SUPRESSION DES REGIONS Les conseillers régionaux en ordre de bataille

Les présidents de conseil régional ne sont pas d’accord avec la nouvelle réforme sur la décentralisation qui vise la suppression de la région en tant que collectivité locale. Face à la presse hier, le vice-président de l’Association des régions du Sénégal, Babacar Gaye, par ailleurs président du Conseil régional de Kaffrine, parle de «première faille» de l’Acte 3 de la babacar gayedécentralisation et demande à tous les élus locaux de manifester leur solidarité par une mobilisation sans précédent.

Le président de la République Macky Sall devra convaincre d’abord les présidents des conseils régionaux avant d’appliquer son projet d’Acte 3 de la décentralisation qui prévoit la suppression des régions en tant que collectivité locale. L’Association des régions est contre cette décision et se met en ordre de bataille. «L’Association des régions du Sénégal a décidé d’apporter une réponse à cette décision de supprimer les régions, car elle est jugée inopportune et constitue une rupture du consensus obtenu après la présentation du rapport du Comité national de pilotage sur l’Acte 3 de la Décentralisation et après plusieurs réunions de consultations organisées par le président de la République et validées par une loi qui vient d’être votée par l’Assemblée nationale», a martelé Babacar Gaye, président du Conseil régional de Kaffrine, au cours d’une conférence de presse. Le vice-président de l’Association des régions du Sénégal rappelle que ce consensus sur l’Acte 3 de la Décentralisation concerne le département, la commune et la région. «Mais, se désole-il, à notre grande surprise, une décision issue de la réunion du conseil des ministres supprime la région qui se trouve pourtant être le niveau territorial le plus pertinent dans la gouvernance démocratique et économique.» Même s’il soutient qu’il est d’accord pour la réforme telle qu’elle est aujourd’hui mise en œuvre, il dit penser que pour aller à la phase 2, il faut une transition douce en gardant les conseils régionaux, réfléchir sur la pertinence des pôles de développement et permettre aux régions qui existent de mutualiser leurs ambitions, leurs visions de développement.

Selon le vice-président de l’Ars, les conséquences de cette suppression sont multiformes, puisque les régions s’occupaient de la planification au niveau local, du schéma d’aménagement du territoire pour promouvoir le développement local à travers des projets et programmes. «Et si les régions sont supprimées, le développement local sera plombé avec tous les fonds reçus des bailleurs au profit des populations», a-t-il soutenu. «Le territoire région demeure l’échelon infra-étatique le plus pertinent pour promouvoir, impulser et mener des actions de développement», a fait savoir Babacar Gaye. Pour faire face, l’Ars compte mener des campagnes de sensibilisation auprès des communautés religieuses, de la société civile notamment, des associations actives dans le domaine de la décentralisation. Les présidents de conseil régional demandent également à tous les élus locaux de manifester leur solidarité par une mobilisation sans précédent.

▶ **Série d'exercices**:
(1) Reformulez sous forme de liste le paragraphe du texte source qui commence par « Selon le vice-président de l’Ars ». Conservez-en les faits essentiels.
(2) Les affirmations ci-après sont-elles conformes au texte source ? Répondez par oui ou par non, en citant à chaque fois les mots décisifs du texte.
(a) Babacar Gaye préside le Conseil régional de Kaffrine.
(b) La décision de supprimer les régions est issue d'un vote de l'Assemblée nationale.
(c) Babacar Gaye se déclare opposé à la réforme telle qu'elle est mise en œuvre aujourd'hui.
La consultation des entrées n'est pas nécessaire.

(Entrées de données sauvegardées)
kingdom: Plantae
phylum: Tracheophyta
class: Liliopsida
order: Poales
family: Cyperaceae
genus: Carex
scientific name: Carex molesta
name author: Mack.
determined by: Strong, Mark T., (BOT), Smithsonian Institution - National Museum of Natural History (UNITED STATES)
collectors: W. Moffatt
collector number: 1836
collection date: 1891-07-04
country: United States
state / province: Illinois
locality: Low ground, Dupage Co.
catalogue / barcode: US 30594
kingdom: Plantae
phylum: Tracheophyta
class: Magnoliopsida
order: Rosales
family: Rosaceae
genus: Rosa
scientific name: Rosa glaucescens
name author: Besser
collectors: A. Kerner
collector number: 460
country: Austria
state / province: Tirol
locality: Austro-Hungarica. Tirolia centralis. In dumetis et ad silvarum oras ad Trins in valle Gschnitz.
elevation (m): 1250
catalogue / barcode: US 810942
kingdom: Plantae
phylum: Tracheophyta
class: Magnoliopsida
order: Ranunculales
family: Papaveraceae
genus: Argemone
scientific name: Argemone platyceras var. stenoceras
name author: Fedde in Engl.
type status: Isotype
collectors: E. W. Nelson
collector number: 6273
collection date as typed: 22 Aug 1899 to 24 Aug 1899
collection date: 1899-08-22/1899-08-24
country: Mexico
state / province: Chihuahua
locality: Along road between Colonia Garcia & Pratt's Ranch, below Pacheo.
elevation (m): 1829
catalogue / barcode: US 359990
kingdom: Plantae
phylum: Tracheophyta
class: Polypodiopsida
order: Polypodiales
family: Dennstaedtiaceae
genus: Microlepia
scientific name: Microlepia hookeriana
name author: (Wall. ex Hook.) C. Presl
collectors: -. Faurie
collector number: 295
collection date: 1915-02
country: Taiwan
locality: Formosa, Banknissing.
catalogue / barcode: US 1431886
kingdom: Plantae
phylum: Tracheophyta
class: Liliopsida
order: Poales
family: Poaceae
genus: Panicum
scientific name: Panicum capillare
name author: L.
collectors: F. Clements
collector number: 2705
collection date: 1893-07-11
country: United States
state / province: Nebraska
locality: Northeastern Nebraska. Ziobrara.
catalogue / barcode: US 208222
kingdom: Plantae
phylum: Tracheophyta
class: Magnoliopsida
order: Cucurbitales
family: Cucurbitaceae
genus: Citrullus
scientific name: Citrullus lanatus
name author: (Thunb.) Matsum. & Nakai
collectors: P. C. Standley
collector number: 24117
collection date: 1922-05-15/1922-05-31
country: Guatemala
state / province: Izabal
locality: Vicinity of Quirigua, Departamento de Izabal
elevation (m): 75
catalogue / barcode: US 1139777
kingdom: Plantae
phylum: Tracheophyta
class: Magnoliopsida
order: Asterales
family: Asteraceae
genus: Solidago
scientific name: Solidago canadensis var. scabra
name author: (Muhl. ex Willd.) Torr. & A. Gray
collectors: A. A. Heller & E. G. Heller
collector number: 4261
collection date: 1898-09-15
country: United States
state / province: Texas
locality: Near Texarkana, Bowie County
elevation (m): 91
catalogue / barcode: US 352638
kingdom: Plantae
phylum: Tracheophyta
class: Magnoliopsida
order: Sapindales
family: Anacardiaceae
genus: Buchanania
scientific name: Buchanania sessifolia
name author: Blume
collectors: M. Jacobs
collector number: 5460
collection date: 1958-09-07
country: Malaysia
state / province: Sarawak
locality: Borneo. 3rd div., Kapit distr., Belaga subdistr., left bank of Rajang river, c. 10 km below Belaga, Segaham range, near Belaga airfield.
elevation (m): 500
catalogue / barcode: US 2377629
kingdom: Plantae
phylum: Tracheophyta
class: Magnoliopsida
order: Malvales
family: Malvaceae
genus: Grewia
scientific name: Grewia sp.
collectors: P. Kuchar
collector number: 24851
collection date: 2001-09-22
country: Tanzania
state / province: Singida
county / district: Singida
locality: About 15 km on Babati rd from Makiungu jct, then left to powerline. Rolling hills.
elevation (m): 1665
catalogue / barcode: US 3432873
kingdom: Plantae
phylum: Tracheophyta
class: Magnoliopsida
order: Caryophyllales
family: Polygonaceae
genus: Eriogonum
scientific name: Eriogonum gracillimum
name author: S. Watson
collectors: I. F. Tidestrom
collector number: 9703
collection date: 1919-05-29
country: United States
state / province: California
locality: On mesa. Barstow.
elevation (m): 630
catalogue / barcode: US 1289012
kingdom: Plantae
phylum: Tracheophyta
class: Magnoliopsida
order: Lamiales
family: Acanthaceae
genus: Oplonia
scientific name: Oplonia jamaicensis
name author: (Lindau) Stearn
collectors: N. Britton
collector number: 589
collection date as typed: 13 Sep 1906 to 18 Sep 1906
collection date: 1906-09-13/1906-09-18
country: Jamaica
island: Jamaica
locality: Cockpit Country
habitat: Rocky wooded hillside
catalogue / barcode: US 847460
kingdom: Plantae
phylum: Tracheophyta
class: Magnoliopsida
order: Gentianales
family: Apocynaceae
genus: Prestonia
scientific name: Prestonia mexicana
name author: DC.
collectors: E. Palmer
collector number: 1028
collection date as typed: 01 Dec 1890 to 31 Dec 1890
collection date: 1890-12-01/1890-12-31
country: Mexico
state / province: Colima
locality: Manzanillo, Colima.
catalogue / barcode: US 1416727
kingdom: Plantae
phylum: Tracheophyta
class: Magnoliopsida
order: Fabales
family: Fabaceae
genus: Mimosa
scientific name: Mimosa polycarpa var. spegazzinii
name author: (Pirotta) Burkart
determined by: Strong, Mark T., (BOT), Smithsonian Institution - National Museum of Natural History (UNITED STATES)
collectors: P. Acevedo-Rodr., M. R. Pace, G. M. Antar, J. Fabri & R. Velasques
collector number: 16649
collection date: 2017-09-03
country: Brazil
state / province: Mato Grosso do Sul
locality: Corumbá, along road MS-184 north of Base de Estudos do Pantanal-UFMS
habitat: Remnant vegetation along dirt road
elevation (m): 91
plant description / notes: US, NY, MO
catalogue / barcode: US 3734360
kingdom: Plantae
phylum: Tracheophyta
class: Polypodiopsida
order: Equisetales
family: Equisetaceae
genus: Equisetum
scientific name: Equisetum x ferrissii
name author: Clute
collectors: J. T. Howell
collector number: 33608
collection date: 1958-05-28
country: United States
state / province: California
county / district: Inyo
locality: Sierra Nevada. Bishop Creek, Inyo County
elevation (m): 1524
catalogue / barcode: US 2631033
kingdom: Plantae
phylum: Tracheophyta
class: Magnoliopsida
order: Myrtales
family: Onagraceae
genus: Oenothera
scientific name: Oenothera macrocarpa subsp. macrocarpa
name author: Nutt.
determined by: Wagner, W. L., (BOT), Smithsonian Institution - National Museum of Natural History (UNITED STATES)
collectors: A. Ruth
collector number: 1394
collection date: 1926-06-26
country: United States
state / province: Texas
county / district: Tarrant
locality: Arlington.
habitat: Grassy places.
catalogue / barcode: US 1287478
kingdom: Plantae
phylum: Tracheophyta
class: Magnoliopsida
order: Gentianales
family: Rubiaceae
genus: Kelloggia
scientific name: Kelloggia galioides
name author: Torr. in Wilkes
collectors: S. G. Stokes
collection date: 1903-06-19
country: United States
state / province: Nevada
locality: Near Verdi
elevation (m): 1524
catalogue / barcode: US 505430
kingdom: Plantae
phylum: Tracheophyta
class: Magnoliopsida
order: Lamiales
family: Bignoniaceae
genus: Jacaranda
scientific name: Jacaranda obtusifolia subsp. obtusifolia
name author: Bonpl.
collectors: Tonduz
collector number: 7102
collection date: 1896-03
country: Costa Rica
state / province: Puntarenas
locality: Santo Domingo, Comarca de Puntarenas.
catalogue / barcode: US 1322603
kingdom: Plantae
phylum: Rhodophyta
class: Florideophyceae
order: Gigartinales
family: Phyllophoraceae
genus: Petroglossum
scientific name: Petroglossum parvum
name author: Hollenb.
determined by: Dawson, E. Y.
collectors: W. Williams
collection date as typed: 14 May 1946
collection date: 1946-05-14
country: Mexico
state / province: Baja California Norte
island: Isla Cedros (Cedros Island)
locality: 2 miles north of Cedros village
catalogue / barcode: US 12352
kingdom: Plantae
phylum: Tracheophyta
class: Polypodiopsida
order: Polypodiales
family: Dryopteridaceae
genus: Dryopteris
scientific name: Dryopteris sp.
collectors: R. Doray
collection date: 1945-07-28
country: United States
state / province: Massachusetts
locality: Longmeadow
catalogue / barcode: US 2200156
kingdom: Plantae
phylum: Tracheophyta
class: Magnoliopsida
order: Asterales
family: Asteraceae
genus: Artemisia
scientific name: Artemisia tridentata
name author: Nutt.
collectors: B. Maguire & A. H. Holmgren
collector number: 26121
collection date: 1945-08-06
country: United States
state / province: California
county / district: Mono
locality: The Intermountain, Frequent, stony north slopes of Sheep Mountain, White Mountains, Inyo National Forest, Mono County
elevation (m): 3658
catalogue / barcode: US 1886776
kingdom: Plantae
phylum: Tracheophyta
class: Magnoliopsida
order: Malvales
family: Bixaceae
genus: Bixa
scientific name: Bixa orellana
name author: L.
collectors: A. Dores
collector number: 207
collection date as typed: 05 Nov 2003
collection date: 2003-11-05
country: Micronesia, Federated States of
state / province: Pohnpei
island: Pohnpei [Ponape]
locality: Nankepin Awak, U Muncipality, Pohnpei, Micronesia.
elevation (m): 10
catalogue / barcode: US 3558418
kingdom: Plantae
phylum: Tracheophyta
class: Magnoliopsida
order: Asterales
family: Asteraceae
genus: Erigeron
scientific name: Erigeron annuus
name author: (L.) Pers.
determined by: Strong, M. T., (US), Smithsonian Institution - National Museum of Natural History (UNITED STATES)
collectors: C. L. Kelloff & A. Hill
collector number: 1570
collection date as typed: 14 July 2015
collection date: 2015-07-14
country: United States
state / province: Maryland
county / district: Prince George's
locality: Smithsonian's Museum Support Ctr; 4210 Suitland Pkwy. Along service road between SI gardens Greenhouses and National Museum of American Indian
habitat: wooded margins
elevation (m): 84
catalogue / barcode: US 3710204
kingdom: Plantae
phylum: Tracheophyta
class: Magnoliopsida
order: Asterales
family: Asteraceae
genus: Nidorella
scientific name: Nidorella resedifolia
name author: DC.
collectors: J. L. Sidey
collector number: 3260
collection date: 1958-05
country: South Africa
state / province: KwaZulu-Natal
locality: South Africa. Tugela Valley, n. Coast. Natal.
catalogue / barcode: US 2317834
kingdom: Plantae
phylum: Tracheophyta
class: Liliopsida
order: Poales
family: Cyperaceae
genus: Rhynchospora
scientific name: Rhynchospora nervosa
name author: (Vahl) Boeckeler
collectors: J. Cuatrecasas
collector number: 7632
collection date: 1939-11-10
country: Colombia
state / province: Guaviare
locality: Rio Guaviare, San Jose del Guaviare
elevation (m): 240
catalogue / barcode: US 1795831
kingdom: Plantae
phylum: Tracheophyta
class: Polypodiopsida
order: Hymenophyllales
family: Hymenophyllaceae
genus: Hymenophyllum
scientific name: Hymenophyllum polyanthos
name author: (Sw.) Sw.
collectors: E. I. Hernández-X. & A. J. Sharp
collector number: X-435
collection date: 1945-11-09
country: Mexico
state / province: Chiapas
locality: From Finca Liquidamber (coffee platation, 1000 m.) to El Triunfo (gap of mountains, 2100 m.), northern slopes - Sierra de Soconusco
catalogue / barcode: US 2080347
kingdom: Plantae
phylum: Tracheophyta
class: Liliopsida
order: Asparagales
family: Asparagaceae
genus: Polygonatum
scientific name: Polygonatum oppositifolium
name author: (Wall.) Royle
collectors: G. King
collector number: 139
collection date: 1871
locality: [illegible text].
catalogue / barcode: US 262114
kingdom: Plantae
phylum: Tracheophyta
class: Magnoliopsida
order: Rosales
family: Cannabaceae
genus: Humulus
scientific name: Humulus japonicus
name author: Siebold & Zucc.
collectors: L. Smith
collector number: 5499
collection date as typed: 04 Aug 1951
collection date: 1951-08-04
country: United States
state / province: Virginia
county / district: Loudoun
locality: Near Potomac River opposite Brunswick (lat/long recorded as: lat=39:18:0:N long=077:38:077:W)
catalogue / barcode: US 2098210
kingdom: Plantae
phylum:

▶ **Corrigé des exercices**:
(1)
- Selon Babacar Gaye, vice-président de l'Ars, la suppression aurait des conséquences multiformes. Les régions assuraient en effet la planification locale et le schéma d'aménagement du territoire, afin de promouvoir le développement local par des projets et programmes.
- D'après lui, la suppression des régions plomberait le développement local, avec tous les fonds reçus des bailleurs au profit des populations.
- Il considère la région comme l'échelon infra-étatique le plus pertinent pour mener des actions de développement.
- L'Ars compte mener des campagnes de sensibilisation auprès des communautés religieuses, de la société civile et des associations actives dans le domaine de la décentralisation.
- Les présidents de conseil régional demandent à tous les élus locaux une mobilisation sans précédent.

(2)
(a) Oui : « Babacar Gaye, par ailleurs président du Conseil régional de Kaffrine ».
(b) Non : « une décision issue de la réunion du conseil des ministres supprime la région ».
(c) Non : « il soutient qu’il est d’accord pour la réforme telle qu’elle est aujourd’hui mise en œuvre ».